**Task:** Please transcribe every record below exactly as it appears.

Saved data entries
☆ ☆ ☆ ☆
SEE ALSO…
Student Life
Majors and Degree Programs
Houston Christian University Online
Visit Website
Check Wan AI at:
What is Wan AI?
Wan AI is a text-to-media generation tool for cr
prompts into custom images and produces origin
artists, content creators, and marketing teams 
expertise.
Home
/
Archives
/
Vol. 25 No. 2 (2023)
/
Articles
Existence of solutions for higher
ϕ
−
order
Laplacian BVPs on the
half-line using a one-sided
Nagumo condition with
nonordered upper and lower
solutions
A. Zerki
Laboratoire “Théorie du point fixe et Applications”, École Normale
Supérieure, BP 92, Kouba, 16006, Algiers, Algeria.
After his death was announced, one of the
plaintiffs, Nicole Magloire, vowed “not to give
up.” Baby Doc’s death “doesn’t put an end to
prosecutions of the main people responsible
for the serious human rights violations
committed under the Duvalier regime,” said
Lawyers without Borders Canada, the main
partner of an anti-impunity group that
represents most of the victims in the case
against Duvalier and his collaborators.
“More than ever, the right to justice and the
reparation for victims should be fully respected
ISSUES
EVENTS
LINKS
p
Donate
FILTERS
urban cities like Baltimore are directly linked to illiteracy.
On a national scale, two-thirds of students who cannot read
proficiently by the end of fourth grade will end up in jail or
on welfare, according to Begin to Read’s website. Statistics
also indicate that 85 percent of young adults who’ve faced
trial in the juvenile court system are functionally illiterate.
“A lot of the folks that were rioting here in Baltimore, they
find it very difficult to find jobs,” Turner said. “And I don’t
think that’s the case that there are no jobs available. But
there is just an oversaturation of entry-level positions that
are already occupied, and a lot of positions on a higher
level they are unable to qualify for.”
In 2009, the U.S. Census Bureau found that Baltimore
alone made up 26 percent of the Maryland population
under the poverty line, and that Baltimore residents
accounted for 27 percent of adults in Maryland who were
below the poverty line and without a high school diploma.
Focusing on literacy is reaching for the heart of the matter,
☆ ☆ ☆ ☆
**Solved exercise:**
SEE ALSO…
Student Life
Majors and Degree Programs
Houston Christian University Online
Visit Website
Check Wan AI at:
What is Wan AI?
Wan AI is a text-to-media generation tool for cr
prompts into custom images and produces origin
artists, content creators, and marketing teams 
expertise.
Home
/
Archives
/
Vol. 25 No. 2 (2023)
/
Articles
Existence of solutions for higher
ϕ
−
order
Laplacian BVPs on the
half-line using a one-sided
Nagumo condition with
nonordered upper and lower
solutions
A. Zerki
Laboratoire “Théorie du point fixe et Applications”, École Normale
Supérieure, BP 92, Kouba, 16006, Algiers, Algeria.
After his death was announced, one of the
plaintiffs, Nicole Magloire, vowed “not to give
up.” Baby Doc’s death “doesn’t put an end to
prosecutions of the main people responsible
for the serious human rights violations
committed under the Duvalier regime,” said
Lawyers without Borders Canada, the main
partner of an anti-impunity group that
represents most of the victims in the case
against Duvalier and his collaborators.
“More than ever, the right to justice and the
reparation for victims should be fully respected
ISSUES
EVENTS
LINKS
p
Donate
FILTERS
urban cities like Baltimore are directly linked to illiteracy.
On a national scale, two-thirds of students who cannot read
proficiently by the end of fourth grade will end up in jail or
on welfare, according to Begin to Read’s website. Statistics
also indicate that 85 percent of young adults who’ve faced
trial in the juvenile court system are functionally illiterate.
“A lot of the folks that were rioting here in Baltimore, they
find it very difficult to find jobs,” Turner said. “And I don’t
think that’s the case that there are no jobs available. But
there is just an oversaturation of entry-level positions that
are already occupied, and a lot of positions on a higher
level they are unable to qualify for.”
In 2009, the U.S. Census Bureau found that Baltimore
alone made up 26 percent of the Maryland population
under the poverty line, and that Baltimore residents
accounted for 27 percent of adults in Maryland who were
below the poverty line and without a high school diploma.
Focusing on literacy is reaching for the heart of the matter,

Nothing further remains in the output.